Hello, everyone, and thanks for listening to Wake Up Look Up, a podcast where we connect events happening in real time to the gospel of Jesus Christ. I'm Zach Weirock, and in today's episode, we're asking the question, is ChatGPT a good friend?

This is prompted by an exclusive and very interesting article I read in the Washington Post about an analysis that Washington Post reporters did about ChatGPT conversations. In fact, they looked at 47,000 different conversations. If you thought your conversations with ChatGPT were private, shock alert, they're not. They become public information via archives on the Internet so that reporters like the Washington Post can read them.

Over 800 million people use ChatGPT every week. It's become a ubiquitous part of life. What might surprise you is why we're using it. The number one reason people use ChatGPT is for friendship. Most people are going to ChatGPT for emotional support, relationship advice, and existential life questions. They're looking for what they used to find in a best friend or at the barber shop or even at the bar. Instead, they're sitting on their couch talking to a chatbot.

Over 10% of conversations on ChatGPT involve people engaging the chatbot emotionally, sometimes treating it as a romantic partner, other times as a trusted confidant. A big flaw of ChatGPT is it simply reflects you back to you. It learns your preferences. They also found that ChatGPT oftentimes reinforces falsehoods and even conspiracies that the user believes. This becomes troubling because OpenAI, the company behind ChatGPT, admits that about 1 million users weekly show signs of suicidal ideation.
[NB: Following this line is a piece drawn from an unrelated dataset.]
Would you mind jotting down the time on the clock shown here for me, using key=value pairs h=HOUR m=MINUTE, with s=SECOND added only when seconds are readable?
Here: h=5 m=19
This is a sign that if we're not careful, ChatGPT and other AI chatbots could be devastating. AI cannot, should not, and ultimately will not ever replace actual human relationships. When God says in Genesis 2:18, "It's not good that man should be alone," it's a reminder that we need community. We need people who don't just reflect our heart back to us but who can actually challenge it.

Emotional dependence on AI is a form of idolatry. Exodus 23 says, "You shall have no other gods before me." Are you quicker to pour your heart out to ChatGPT than you are to God? If ChatGPT is our confidant and source of authority, it's scary because it's alienating us from the actual God who made us, who loves us, and who wants to lead us.
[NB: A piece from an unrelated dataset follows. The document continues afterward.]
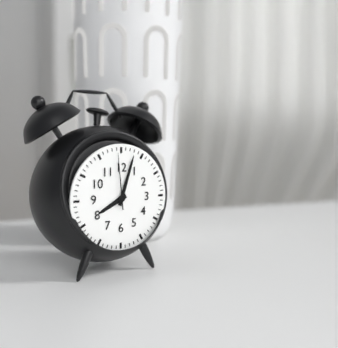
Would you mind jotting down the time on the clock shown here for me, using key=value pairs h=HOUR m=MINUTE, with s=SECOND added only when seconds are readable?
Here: h=8 m=3 s=59
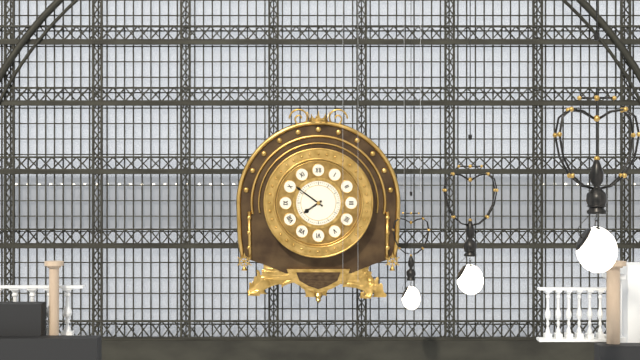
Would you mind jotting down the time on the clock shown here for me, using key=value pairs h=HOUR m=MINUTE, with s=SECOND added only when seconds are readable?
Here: h=7 m=51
The Bible tells us that we matter to God. Psalm 139:14 says that we were fearfully and wonderfully made. Why would we not go to the God who loves and made us, the God of wisdom, over a chatbot? ChatGPT can never promise us what Jesus did in Matthew 11 when he says, "Come to me all you who are weary and heavy laden, and I will give you rest."

Stop pouring your heart out to a chatbot and instead go to God. Lean into God's wisdom. Not only will you stop being idolatrous, but you will find that the God who made us knows how we work best. Life is waiting not on the other end of a phone or a chatbot, but through a relationship with Jesus Christ.

Thanks for watching this episode of Wake Up, Look Up. If you enjoyed it, please help us get the word out by sharing it with someone you think might benefit from it. Make sure to subscribe to our YouTube channel to get further content or even download the CCC app, where you'll find more resources to help you grow in your faith and relationship with Jesus Christ.

Creators and Guests

Zach Weihrauch
Host
Zach Weihrauch
Follower of Jesus who has graciously given me a wife to love, children to shepherd, and a church to pastor.
Is ChatGPT a Good Friend?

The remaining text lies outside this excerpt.